It is typical, too, of Milton to re-create the scene by remembering a passage from Macbeth, an echo scholars have missed. After murdering Duncan, Macbeth tells Lady Macbeth that his grooms woke up briefly and cried ‘God bless us!’ and ‘Amen’, as if they ‘had seen me with these hangman’s hands’ – that is, hands bloody after disembowelling someone who is being executed for treason. Lady Macbeth then angrily asks Macbeth why he carried the daggers from the chamber, and tells him to take them back and ‘smear/The sleepy grooms with blood.’ He refuses, and she angrily says that she will do it:

If he do bleed,
I’ll gild the faces of the grooms withal,
For it must seem their guilt.

As she says this, Macduff and Lennox begin their drawn-out knocking on the castle gate.

Milton remembered this great dramatic moment, when, blind and vulnerable, he composed his epic under the new state. The passage in Book Five says that Charles will be, as his father was, a man of blood, and also remembers the fate of the regicides. As Lewalski points out, Cromwell’s adviser Hugh Peters was executed as a regicide because he promoted ‘regicide before the fact’. This was a dangerous precedent for Milton: he had written The Tenure of Kings and Magistrates after the execution of the King in 1649 to ‘reconcile men’s minds’ by defending the general proposition that it is lawful to execute a tyrant. As Milton imagined those gilded grooms besmeared with blood, he would have been remembering the sufferings of his regicide friends on the scaffold. He would also have been remembering his experience of prison, and the decision by the Commons to select 20 notable non-regicides for rigorous punishment short of death. Milton’s name was floated briefly on 18 June, but not seconded; several of his powerful friends, including Marvell and Sir William Davenant, whom Milton had saved from execution as a Royalist conspirator under the Commonwealth, helped to rescue him. The recollection of images from Macbeth might also contain a trace of subconscious regicide guilt.

Items:

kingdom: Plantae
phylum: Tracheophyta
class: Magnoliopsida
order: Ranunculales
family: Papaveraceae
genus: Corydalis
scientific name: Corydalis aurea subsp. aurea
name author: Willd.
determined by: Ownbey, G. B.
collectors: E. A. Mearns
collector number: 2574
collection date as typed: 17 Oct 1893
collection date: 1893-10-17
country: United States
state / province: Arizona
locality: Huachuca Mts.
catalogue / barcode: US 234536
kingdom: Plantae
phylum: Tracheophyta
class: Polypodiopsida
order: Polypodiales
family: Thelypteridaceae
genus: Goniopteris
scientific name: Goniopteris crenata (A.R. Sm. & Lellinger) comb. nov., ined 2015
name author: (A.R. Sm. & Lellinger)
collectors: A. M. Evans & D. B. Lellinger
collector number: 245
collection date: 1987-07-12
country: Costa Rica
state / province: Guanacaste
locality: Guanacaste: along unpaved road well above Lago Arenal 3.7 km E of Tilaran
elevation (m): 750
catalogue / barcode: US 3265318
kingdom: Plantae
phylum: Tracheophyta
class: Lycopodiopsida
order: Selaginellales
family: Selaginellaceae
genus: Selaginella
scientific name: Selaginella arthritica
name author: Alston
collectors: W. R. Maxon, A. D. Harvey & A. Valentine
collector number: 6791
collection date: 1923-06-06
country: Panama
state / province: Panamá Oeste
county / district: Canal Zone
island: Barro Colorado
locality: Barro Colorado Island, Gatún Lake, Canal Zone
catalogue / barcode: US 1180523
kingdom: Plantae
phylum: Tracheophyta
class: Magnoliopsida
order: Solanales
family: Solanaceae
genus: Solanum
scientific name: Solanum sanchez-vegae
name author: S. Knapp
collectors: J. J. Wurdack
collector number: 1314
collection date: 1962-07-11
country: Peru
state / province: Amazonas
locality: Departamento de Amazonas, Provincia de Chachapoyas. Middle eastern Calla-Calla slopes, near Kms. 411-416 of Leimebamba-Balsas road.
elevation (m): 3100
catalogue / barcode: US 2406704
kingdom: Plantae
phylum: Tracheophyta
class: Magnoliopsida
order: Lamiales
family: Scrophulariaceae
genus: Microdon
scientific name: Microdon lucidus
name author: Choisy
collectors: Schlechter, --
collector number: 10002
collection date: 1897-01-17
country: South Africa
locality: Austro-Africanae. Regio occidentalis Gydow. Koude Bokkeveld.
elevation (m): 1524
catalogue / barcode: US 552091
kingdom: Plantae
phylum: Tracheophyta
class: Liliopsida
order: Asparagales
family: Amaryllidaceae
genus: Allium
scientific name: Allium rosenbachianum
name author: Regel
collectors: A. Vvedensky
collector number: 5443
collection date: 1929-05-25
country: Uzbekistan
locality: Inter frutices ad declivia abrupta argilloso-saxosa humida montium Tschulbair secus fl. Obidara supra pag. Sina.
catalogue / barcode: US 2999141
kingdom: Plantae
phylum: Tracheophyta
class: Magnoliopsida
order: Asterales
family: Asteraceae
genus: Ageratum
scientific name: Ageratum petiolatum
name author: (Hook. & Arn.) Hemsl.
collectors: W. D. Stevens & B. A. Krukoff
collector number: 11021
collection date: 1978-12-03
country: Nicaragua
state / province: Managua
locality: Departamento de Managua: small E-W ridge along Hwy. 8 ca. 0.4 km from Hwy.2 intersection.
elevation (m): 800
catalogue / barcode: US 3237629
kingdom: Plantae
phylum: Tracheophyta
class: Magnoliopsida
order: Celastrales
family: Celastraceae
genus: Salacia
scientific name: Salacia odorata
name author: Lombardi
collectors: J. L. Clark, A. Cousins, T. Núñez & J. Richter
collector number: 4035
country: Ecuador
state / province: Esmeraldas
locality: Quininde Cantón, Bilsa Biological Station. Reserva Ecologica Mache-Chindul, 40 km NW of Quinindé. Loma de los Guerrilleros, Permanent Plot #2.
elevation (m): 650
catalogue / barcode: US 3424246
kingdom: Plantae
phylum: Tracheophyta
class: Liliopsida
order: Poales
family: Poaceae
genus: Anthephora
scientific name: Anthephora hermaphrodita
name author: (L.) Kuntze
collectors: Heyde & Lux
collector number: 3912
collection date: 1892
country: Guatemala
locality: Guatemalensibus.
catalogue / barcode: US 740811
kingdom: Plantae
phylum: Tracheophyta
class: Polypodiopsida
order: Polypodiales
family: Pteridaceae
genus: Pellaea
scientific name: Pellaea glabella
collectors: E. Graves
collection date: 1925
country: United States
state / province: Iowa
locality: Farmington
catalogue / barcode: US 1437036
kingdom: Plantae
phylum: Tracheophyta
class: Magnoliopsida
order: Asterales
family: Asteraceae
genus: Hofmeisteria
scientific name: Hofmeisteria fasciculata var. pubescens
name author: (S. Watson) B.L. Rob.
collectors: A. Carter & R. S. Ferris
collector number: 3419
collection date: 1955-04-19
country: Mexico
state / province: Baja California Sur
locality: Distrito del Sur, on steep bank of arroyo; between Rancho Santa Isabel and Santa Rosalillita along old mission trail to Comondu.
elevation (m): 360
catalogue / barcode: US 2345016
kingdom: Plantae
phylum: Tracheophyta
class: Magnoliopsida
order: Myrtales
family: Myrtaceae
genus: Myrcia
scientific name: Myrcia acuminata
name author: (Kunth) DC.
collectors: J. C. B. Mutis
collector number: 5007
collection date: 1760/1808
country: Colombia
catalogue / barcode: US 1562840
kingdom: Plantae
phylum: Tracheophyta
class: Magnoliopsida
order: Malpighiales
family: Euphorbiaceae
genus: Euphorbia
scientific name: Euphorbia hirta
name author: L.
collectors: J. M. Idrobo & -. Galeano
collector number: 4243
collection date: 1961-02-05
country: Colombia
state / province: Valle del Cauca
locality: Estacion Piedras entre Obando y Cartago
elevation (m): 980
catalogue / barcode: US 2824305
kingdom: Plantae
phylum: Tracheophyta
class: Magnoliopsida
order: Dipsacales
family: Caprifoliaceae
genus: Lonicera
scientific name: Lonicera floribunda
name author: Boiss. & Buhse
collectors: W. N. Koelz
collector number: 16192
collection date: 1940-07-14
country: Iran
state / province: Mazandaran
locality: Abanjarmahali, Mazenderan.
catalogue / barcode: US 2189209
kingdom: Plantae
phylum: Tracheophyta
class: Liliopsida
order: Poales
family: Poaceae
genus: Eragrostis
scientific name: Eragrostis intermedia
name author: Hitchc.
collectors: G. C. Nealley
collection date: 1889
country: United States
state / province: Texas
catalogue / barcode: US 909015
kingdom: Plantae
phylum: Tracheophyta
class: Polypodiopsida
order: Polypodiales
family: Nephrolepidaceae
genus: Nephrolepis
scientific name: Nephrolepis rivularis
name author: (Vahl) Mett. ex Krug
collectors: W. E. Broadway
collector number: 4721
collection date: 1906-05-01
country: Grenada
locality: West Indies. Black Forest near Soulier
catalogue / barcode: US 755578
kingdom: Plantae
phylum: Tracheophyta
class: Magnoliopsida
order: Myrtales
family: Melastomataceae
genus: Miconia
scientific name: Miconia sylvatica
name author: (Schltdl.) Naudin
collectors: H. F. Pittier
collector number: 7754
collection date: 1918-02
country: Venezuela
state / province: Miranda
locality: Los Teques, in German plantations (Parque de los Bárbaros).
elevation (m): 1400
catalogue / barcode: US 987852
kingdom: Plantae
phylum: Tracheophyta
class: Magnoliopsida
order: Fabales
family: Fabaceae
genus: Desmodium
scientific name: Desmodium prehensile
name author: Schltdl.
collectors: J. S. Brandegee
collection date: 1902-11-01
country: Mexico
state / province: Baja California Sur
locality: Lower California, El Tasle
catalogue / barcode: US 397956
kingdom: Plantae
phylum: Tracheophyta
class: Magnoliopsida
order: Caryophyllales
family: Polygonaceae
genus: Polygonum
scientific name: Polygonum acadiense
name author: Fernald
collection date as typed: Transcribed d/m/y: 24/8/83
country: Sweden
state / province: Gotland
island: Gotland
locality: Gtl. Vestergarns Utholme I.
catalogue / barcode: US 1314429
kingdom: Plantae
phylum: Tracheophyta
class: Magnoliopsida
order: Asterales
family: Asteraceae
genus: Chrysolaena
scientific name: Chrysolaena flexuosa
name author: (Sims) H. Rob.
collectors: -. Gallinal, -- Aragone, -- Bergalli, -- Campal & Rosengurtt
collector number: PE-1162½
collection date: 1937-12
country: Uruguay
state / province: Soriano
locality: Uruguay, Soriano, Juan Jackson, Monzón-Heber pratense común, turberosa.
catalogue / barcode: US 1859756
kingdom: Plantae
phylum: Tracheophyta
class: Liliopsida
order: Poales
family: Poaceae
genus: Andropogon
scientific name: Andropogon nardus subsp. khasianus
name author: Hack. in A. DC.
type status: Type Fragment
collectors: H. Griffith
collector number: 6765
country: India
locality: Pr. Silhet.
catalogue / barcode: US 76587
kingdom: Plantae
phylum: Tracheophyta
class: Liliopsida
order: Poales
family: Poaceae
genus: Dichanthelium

Task:
Continue the passage on Milton's echo of Macbeth, picking up right after its final sentence.

Exercise result:
Milton may have had the regicide executions in mind earlier in Paradise Lost, when in Book One he describes Moloch:

horrid king besmeared with blood
Of human sacrifice, and parents’ tears,
Though for the noise of drums and timbrels loud
Their children’s cries unheard.

Again Milton emphasises noise, which he invariably associates with kings and their followers. The pamphlet he attacks in The Second Defence of the People of England was called Regii sanguinis clamor ad coelum, adversus parricidas anglicanos, or The Clamour of the Royal Blood to Heaven against the English Parricides, and this title is implicit in these lines from Book Six describing the war in heaven:

now storming fury rose,
And clamour such as heard in heaven till now
Was never, arms on armour clashing brayed Horrible discord . . .

The ‘clamor ad coelum’ becomes ‘clamour such as heard in heaven’ (and the internal rhyme on ‘armour’ places responsibility on the Royalists as rebels against Parliament): the noise is an evil intrusion.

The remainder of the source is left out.